One of the reasons that parents establish trusts for their children is to protect the children from themselves.  If a brother is named as trustee for his sister’s trust and the sister wants money, the brother’s job is to say no if the request is inappropriate.  This naturally causes friction among family members.  Most parents want their children to life harmoniously, and appointment of a family member as trustee for another family member is an almost certain recipe to engender family discord.

♦ Special Circumstances

  • Drugs and Alcohol. Unfortunately, many beneficiaries of trusts suffer from drug or alcohol problems.  The trust document may contain restrictions on distributions to these beneficiaries.  Professional trustees are much more apt to understand these restrictions and have the courage to say no when a beneficiary suffering from one of these conditions requests a distribution that the grantor did not intend.
  • Spendthrift Children. Parents often set up trusts for spendthrift children to insure that the money will not be squandered. It is easier for a professional trustee to say no to unreasonable requests than it is for a family member to do so.
  • Can’t Hold a Job. If the trust beneficiary is unable to hold a job, it is unlikely that they are able to support themselves.  Are they unable to hold the job because they are lazy, because they have a disability, or for some other reason?  Again, it is easier for the corporate trustee to make this analysis, to obtain any help that the trust beneficiary may require, and to say no to inappropriate distributions.

♦ Avoidance of Conflict of Interest. Frequently, the family member selected to be the trustee of the Special Needs Trust is also a remainder beneficiary.  The more the trustee distributes to the beneficiary, the less will remain to be distributed to the trustee on the beneficiary’s death.

♦ Timely Administration. Corporate trustee are also much more likely to administer the terms in the trust in a timely manner.  Family members often are busy in their own lives and don’t have the time to study the trust document, understand the trust goals, understand all of the family dynamics, and fully understand the duties of the trustee.
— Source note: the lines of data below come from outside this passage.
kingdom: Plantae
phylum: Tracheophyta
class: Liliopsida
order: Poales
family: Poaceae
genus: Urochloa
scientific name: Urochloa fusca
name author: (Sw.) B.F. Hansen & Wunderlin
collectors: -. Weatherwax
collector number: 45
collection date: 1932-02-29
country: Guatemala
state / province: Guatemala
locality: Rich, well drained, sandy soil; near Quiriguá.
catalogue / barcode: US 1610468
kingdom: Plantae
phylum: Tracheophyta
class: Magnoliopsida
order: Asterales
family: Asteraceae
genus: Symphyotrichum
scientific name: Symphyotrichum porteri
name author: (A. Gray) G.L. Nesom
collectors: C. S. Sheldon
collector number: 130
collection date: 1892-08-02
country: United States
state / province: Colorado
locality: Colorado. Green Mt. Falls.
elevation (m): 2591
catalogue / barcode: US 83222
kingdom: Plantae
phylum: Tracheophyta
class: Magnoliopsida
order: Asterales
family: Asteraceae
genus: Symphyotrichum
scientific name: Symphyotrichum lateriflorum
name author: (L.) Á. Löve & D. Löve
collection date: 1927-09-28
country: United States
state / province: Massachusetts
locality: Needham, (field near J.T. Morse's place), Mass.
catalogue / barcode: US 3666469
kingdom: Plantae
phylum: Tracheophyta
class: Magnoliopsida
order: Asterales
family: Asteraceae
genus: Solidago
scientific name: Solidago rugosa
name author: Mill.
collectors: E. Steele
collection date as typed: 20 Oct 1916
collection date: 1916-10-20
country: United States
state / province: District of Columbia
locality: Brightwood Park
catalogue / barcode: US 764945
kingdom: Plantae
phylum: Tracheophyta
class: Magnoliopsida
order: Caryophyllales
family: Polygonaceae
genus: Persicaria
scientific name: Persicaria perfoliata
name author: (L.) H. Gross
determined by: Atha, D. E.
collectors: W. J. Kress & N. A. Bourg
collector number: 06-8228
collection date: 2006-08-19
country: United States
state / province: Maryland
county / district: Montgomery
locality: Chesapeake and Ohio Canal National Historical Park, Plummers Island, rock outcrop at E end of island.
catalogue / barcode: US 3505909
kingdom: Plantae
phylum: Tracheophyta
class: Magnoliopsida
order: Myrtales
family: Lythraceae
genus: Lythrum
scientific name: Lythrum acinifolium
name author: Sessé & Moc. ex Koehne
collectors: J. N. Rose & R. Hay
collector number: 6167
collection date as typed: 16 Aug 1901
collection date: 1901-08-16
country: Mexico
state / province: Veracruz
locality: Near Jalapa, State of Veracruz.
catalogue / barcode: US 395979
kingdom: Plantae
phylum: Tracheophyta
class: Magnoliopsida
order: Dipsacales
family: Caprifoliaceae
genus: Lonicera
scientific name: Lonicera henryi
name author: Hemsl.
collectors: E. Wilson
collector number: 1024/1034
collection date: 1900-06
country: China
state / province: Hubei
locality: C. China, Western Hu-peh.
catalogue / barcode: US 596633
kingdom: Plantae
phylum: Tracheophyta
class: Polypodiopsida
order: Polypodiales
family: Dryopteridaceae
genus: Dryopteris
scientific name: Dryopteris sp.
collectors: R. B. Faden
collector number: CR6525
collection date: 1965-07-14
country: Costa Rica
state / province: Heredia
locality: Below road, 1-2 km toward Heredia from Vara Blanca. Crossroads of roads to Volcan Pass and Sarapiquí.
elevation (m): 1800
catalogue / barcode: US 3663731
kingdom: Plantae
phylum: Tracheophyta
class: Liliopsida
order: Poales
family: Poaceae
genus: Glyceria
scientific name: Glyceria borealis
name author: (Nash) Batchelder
♦ Knowledge of Public Benefits Laws and Disability System

  • Public Benefits. A professional trustee will have a good knowledge of public benefits laws and will keep abreast of changes.  These include SSI, Medicaid, Medicaid Waivers, SNAP, Federally-Assisted Housing, SSDI, Medicare, and Veterans benefits.
  • Disability System. Professional trustees are able to navigate the disability system to the advantage of the trust beneficiary.

♦ Trust Protector. One reason families are reluctant to appoint a corporate trustee is that they are not familiar with the personnel in the corporation’s trust department or how the trust works.  A trust protector, usually a family member, can be appointed in the trust document who is given the power to remove and replace the trustee with another corporate trustee.  This often gives the grantor enough of a comfort level, to consent to the appointment of a corporate trustee.

♦ Fees. Many individuals are reluctant to appoint a corporate trustee for fear of the fees that will be charged.  Most corporate trustees charge between 1% and 2.5% of the trust assets with a minimum fee.  The minimum fees often are a reason not to use a corporate trustee for small trusts.  However, it must be understood that a family member can also charge trustee fees.  If the family member has the good sense to invest the money with an investment manager, the investment manager will charge fees.  Usually, the superior investment performance of the professional trustee will cover all, if not most, of the trustee’s fee.  There’s an old saying, “You get what you pay for.”  In addition to good investment performance, the professional trustee will frequently save a trust beneficiary’s considerable amount of tax money by utilizing the tax laws to the beneficiary’s advantage.  An example would be offsetting capital gains with capital losses.

In conclusion, in most trusts of significant size a professional trustee should be considered.  In almost all cases, performance is better, fees are reasonable, and the ability to have a family member remove and replace the trustee gives the family establishing the trust a certain feeling of comfort.